REQUIREMENT 1: In the risk management text below, what is an organization with robust operational controls but no strategic risk oversight compared to?
REQUIREMENT 2: Continue the risk management text below, picking up after its final sentence on emerging risks.

SELECTED EXCERPT:
----------------------------------------

The danger with operational risk is not that organisations ignore it but that they treat it as the entirety of risk management. An organisation that has robust operational controls but no strategic risk oversight is like a ship with excellent lifeboats but no navigation system.
Strategic Risk
Strategic risks arise from the decisions an organisation makes about its direction, its markets, its products, and its competitive positioning. They include market shifts, competitive disruption, regulatory changes, reputational damage, and failures of governance or leadership.
Strategic risk is harder to manage because it requires engagement from senior leadership, not just operational teams. It also requires a willingness to challenge assumptions, including the assumption that the current strategy is correct. Many organisations avoid strategic risk discussions because they feel politically uncomfortable or because leadership interprets them as criticism.
Emerging Risk
Emerging risks are threats that are not yet fully formed but are developing in ways that could become significant. They include technological disruption, climate-related risks, geopolitical instability, evolving cyber threats, and shifts in regulatory philosophy.

----------------------------------------

RAW DATA:
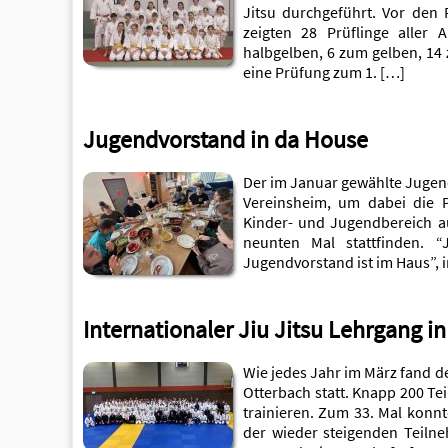
Jitsu durchgeführt. Vor den 
zeigten 28 Prüflinge aller
halbgelben, 6 zum gelben, 14
eine Prüfung zum 1. […]
Jugendvorstand in da House
Der im Januar gewählte Jugen
Vereinsheim, um dabei die 
Kinder- und Jugendbereich au
neunten Mal stattfinden. 
Jugendvorstand ist im Haus”, 
Internationaler Jiu Jitsu Lehrgang i
Wie jedes Jahr im März fand de
Otterbach statt. Knapp 200 T
trainieren. Zum 33. Mal konn
der wieder steigenden Teiln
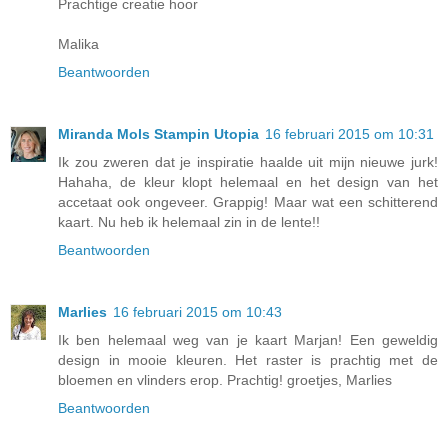
Prachtige creatie hoor
Malika
Beantwoorden
Miranda Mols Stampin Utopia
16 februari 2015 om 10:31
Ik zou zweren dat je inspiratie haalde uit mijn nieuwe jurk!
Hahaha, de kleur klopt helemaal en het design van het
accetaat ook ongeveer. Grappig! Maar wat een schitterend
kaart. Nu heb ik helemaal zin in de lente!!
Beantwoorden
Marlies
16 februari 2015 om 10:43
Ik ben helemaal weg van je kaart Marjan! Een geweldig
design in mooie kleuren. Het raster is prachtig met de
bloemen en vlinders erop. Prachtig! groetjes, Marlies
Beantwoorden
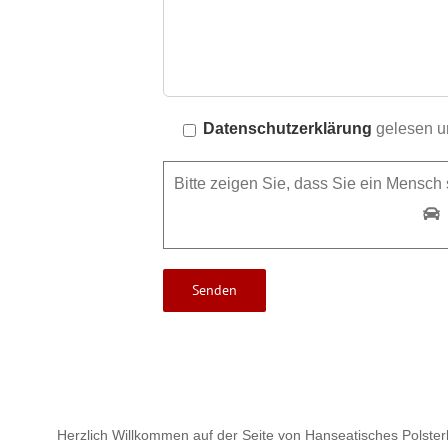
Datenschutzerklärung
gelesen un
Bitte zeigen Sie, dass Sie ein Mensc
Herzlich Willkommen auf der Seite von Hanseatisches Polster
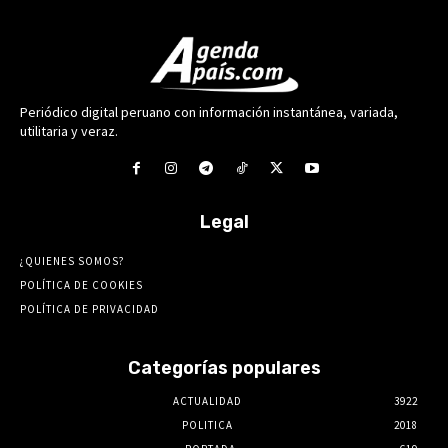
Periódico digital peruano con información instantánea, variada,
utilitaria y veraz.
Legal
¿QUIENES SOMOS?
POLÍTICA DE COOKIES
POLÍTICA DE PRIVACIDAD
Categorías populares
ACTUALIDAD
3922
POLITICA
2018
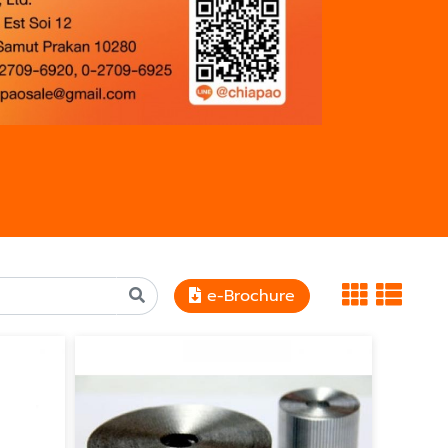
e-Brochure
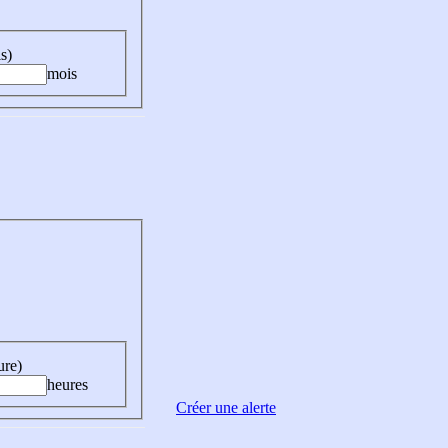
s)
mois
ure)
heures
Créer une alerte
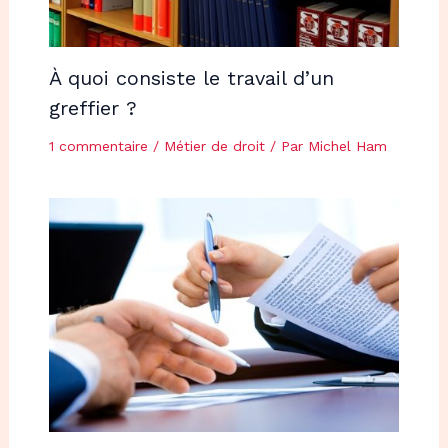
À quoi consiste le travail d’un
greffier ?
1 commentaire
/
Métier de droit
/ Par
Michel Ham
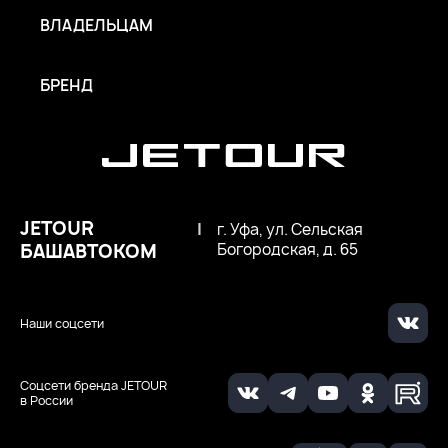
ВЛАДЕЛЬЦАМ
БРЕНД
JETOUR
|
г. Уфа, ул. Сельская
БАШАВТОКОМ
Богородская, д. 65
Наши соцсети
Соцсети бренда JETOUR
в России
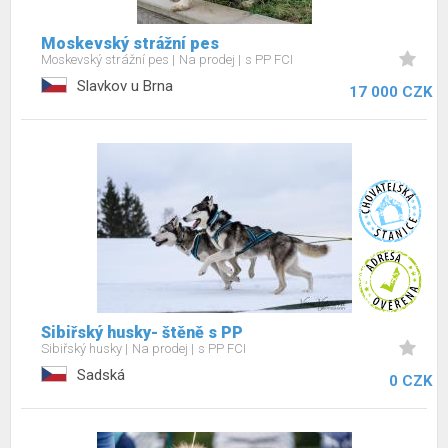
Moskevský strážní pes
Moskevský strážní pes
Na prodej
s PP FCI
Slavkov u Brna
17 000 CZK
Sibiřský husky- štěně s PP
Sibiřský husky
Na prodej
s PP FCI
Sadská
0 CZK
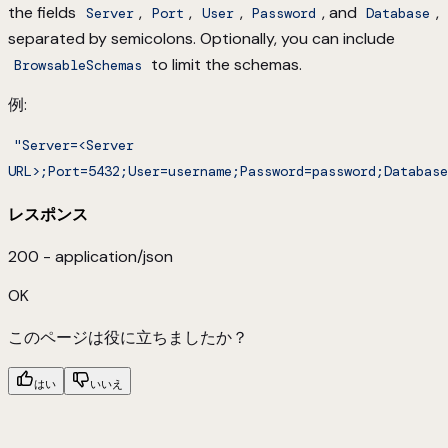
the fields
,
,
,
, and
,
Server
Port
User
Password
Database
separated by semicolons. Optionally, you can include
to limit the schemas.
BrowsableSchemas
例
:
"Server=<Server
URL>;Port=5432;User=username;Password=password;Database
レスポンス
200 - application/json
OK
このページは役に立ちましたか？
はい
いいえ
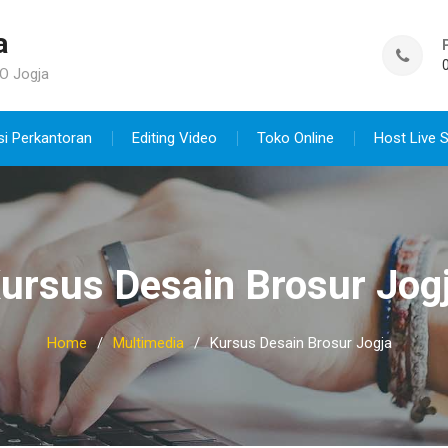
a
O Jogja
si Perkantoran
Editing Video
Toko Online
Host Live 
ursus Desain Brosur Jog
Home
Multimedia
Kursus Desain Brosur Jogja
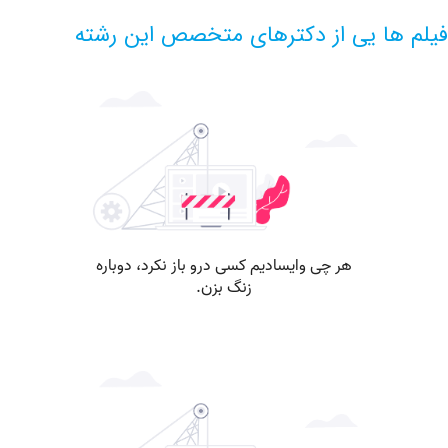
ها یی از دکترهای متخصص این رشته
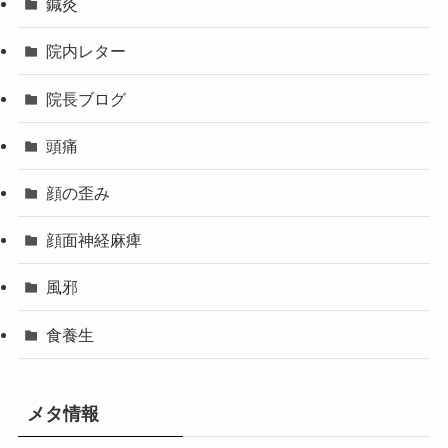
鍼灸
院内レター
院長ブログ
頭痛
顔の歪み
顔面神経麻痺
風邪
食養生
メタ情報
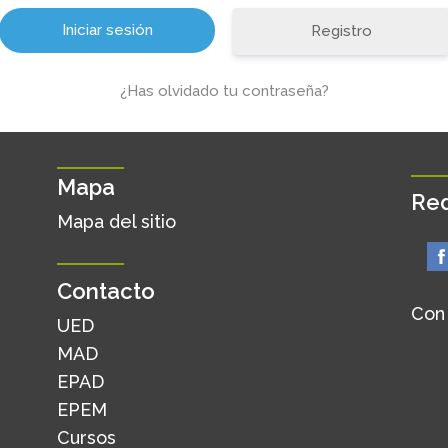
Registro
¿Has olvidado tu contraseña?
Mapa
Red
Mapa del sitio
Contacto
Con
UED
MAD
EPAD
EPEM
Cursos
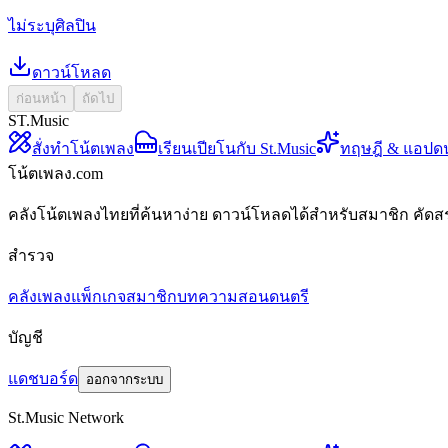
ไม่ระบุศิลปิน
ดาวน์โหลด
ก่อนหน้า
ถัดไป
ST.Music
สั่งทำโน้ตเพลง
เรียนเปียโนกับ St.Music
ทฤษฎี & แอปด
โน้ตเพลง.com
คลังโน้ตเพลงไทยที่ค้นหาง่าย ดาวน์โหลดได้สำหรับสมาชิก คัดส
สำรวจ
คลังเพลง
แพ็กเกจสมาชิก
บทความสอนดนตรี
บัญชี
แดชบอร์ด
ออกจากระบบ
St.Music Network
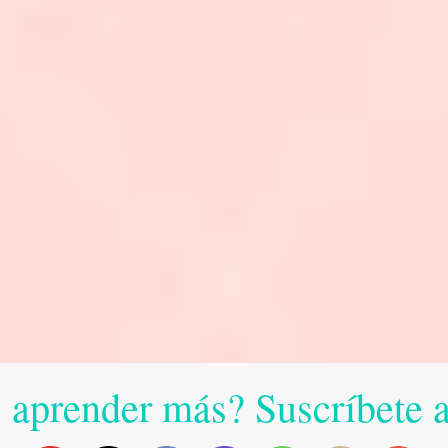
 aprender más? Suscríbete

----------------------------------------

TASK ANSWER 1: A ship with excellent lifeboats but no navigation system.

TASK ANSWER 2:
Emerging risks are the hardest to manage because they require organisations to look beyond their immediate environment and consider scenarios that have not yet occurred. Most organisations do not do this at all. Those that do often treat it as an academic exercise rather than an input to decision-making.
The organisations that are best at managing risk are the ones that maintain visibility across all three categories and allocate attention proportionally to where the greatest threats and opportunities lie.
Moving from Reactive to Structured
The shift from reactive to structured risk management does not require a massive transformation programme or an expensive consulting engagement. It requires four things:
- Executive ownership: Risk management must be owned at the leadership level, not delegated to a compliance officer or buried within operations. The board and senior leadership need to define risk appetite, review the risk register regularly, and make resourcing decisions based on risk priorities.
- A living risk register: The risk register is the foundational tool. It must be comprehensive, regularly updated, and reviewed at defined intervals. It should cover operational, strategic, and emerging risks, and each entry should include likelihood, impact, current controls, and assigned ownership.
- Defined risk appetite: The organisation must articulate, in writing, how much risk it is willing to accept across different categories. This statement becomes the decision-making framework for everything from capital allocation to vendor selection to market entry.
- Scheduled review cadence: Risk management is not a project. It is a process. Risks must be reviewed on a defined schedule, quarterly at minimum, with triggers for ad hoc reviews when the environment changes materially.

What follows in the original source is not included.